Kill your Darlings again: Spike Lee’s faulty reparations

Another paragraph on the cutting floor:

The idea of reparations going from Vietnam to the US seems obscene unless we really think international solidarity.

Compared to prison memoirs, accessibility to the American reconstruction of the war is abundantly available in a series of blockbuster films (besides Rambo, Coppola’s Apocalypse Now (1979), Kubrick’s Full Metal Jacket (1987), there are too many to list, but we consider the Deer Hunter and Good Morning Vietnam (get refs) as indicative. As mentioned in the case of documentary films such as the 2017 Burns and Novick series The Vietnam War which played to large audiences in the US, but was not popular in Vietnam (as mentioned again in our text below). There is a Vietnamese television series on the war that runs for some 50 plus episodes, so far to our knowledge not taken up by the US networks.

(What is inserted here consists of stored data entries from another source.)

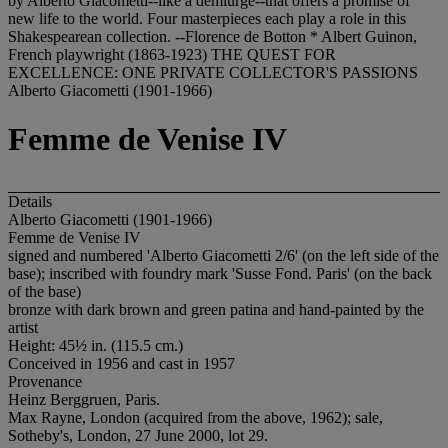
by Alberto Giacometti--like a demiurge--that offers a promise of
new life to the world. Four masterpieces each play a role in this
Shakespearean collection. --Florence de Botton * Albert Guinon,
French playwright (1863-1923) THE QUEST FOR
EXCELLENCE: ONE PRIVATE COLLECTOR'S PASSIONS
Alberto Giacometti (1901-1966)
Femme de Venise IV
Details
Alberto Giacometti (1901-1966)
Femme de Venise IV
signed and numbered 'Alberto Giacometti 2/6' (on the left side of the
base); inscribed with foundry mark 'Susse Fond. Paris' (on the back
of the base)
bronze with dark brown and green patina and hand-painted by the
artist
Height: 45½ in. (115.5 cm.)
Conceived in 1956 and cast in 1957
Provenance
Heinz Berggruen, Paris.
Max Rayne, London (acquired from the above, 1962); sale,
Sotheby's, London, 27 June 2000, lot 29.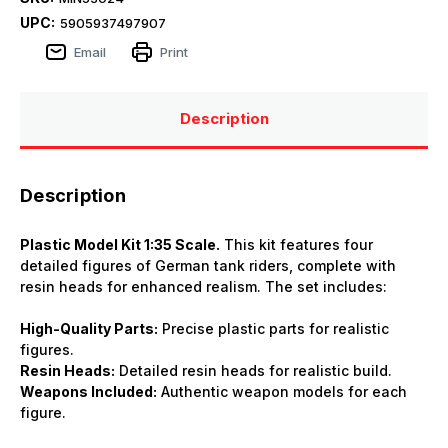
UPC:
5905937497907
Email
Print
Description
Description
Plastic Model Kit 1:35 Scale.
This kit features four
detailed figures of German tank riders, complete with
resin heads for enhanced realism. The set includes:
High-Quality Parts:
Precise plastic parts for realistic
figures.
Resin Heads:
Detailed resin heads for realistic build.
Weapons Included:
Authentic weapon models for each
figure.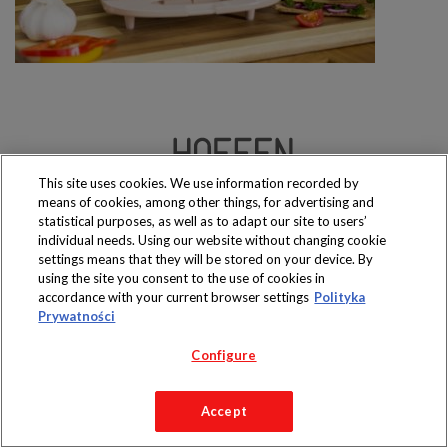
This site uses cookies. We use information recorded by
Produkty dostępne
means of cookies, among other things, for advertising and
wyłącznie w sklepach
statistical purposes, as well as to adapt our site to users’
individual needs. Using our website without changing cookie
settings means that they will be stored on your device. By
using the site you consent to the use of cookies in
accordance with your current browser settings
Polityka
Copyright 2019 Jeronimo Martins Polska S.A.
Prywatności
Regulamin serwisu
Polityka prywatności
Configure
Accept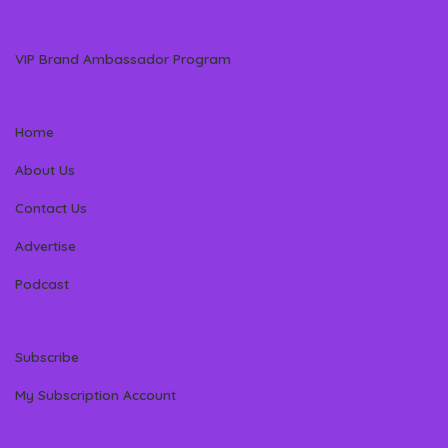
VIP Brand Ambassador Program
Home
About Us
Contact Us
Advertise
Podcast
Subscribe
My Subscription Account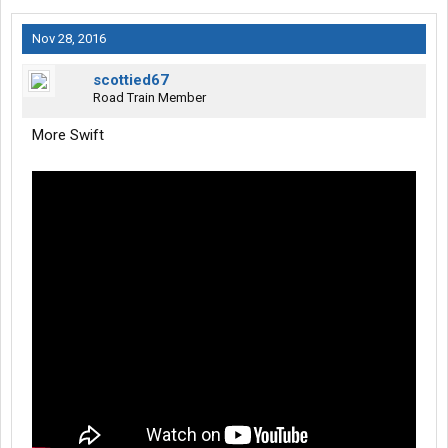
Nov 28, 2016
scottied67
Road Train Member
More Swift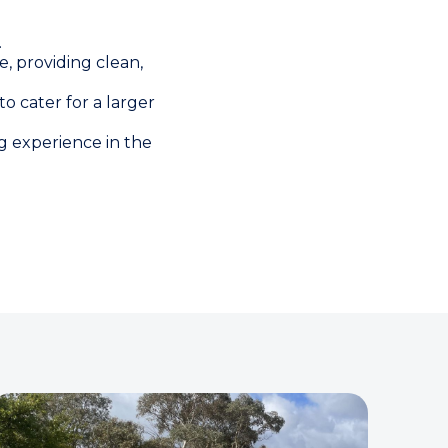
.
, providing clean,
o cater for a larger
ng experience in the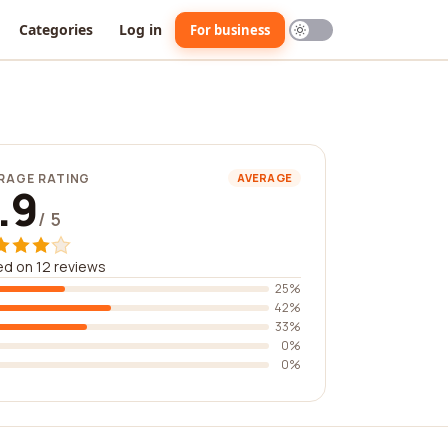
Categories
Log in
For business
RAGE RATING
AVERAGE
.9
/ 5
d on 12 reviews
25%
42%
33%
0%
0%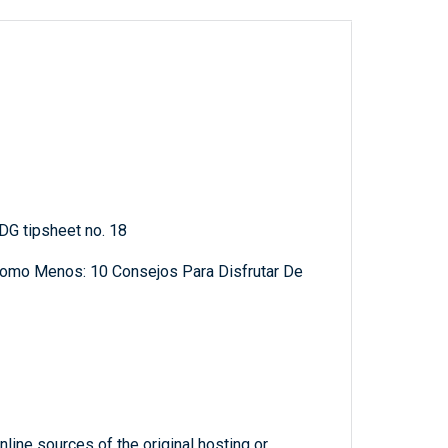
 DG tipsheet no. 18
Como Menos: 10 Consejos Para Disfrutar De
line sources of the original hosting or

We also see a continuity here with Spike Lee’s 2020 cinema effort, Da 5 Bloods, where still-anonymous Vietnamese are subject to another fictional defeat and we see a ‘self-reparation’ pay-out of Black US servicemen via a recovered CIA covert ops treasure – the irony of reparations going to US Black Americans, while perhaps admirable within the US racial narrative, is an abomination given the US administration’s refusal to pay the Paris Accords’ sanctioned reparations to Vietnam for the war. And in any case, a box of gold bars buried in an area of the Mekong Delta, subject to flooding rains and movement of land through shifting sedimentation and silt, could hardly be so easily ‘found’ 40 years later, using metal detectors that are themselves obscene in the context of land mines. It may be that this Spike Lee aside should only be a footnote, but the point is that the penalscape (Fuggle 2019: 31) is bound up with the image of the war and how it is renewed along the same demarcation lines even in 2020.

One thought on “Kill your Darlings again: Spike Lee’s faulty reparations

  1. Very glad to hear your comments on the Spike Lee movie. It’s embarrassingly bad. While the story has potential (five guys go back to collect a treasure 40 years after having to abandon and bury it) it has already been told often enough to be a cliche. What Spike Lee has added is placing it in Vietnam and making the characters Black — which is a big deal in the US. Other than that, the images are all out of earlier war movies. Given that the point of the movie appears to be to spotlight the experience of Black soldiers, it’s peculiar that the Vietnamese are all a blur of cliches or else faceless things in black pyjamas that get shot at. I wonder if Vietnamese in the US watched this movie and were embarrassed by it.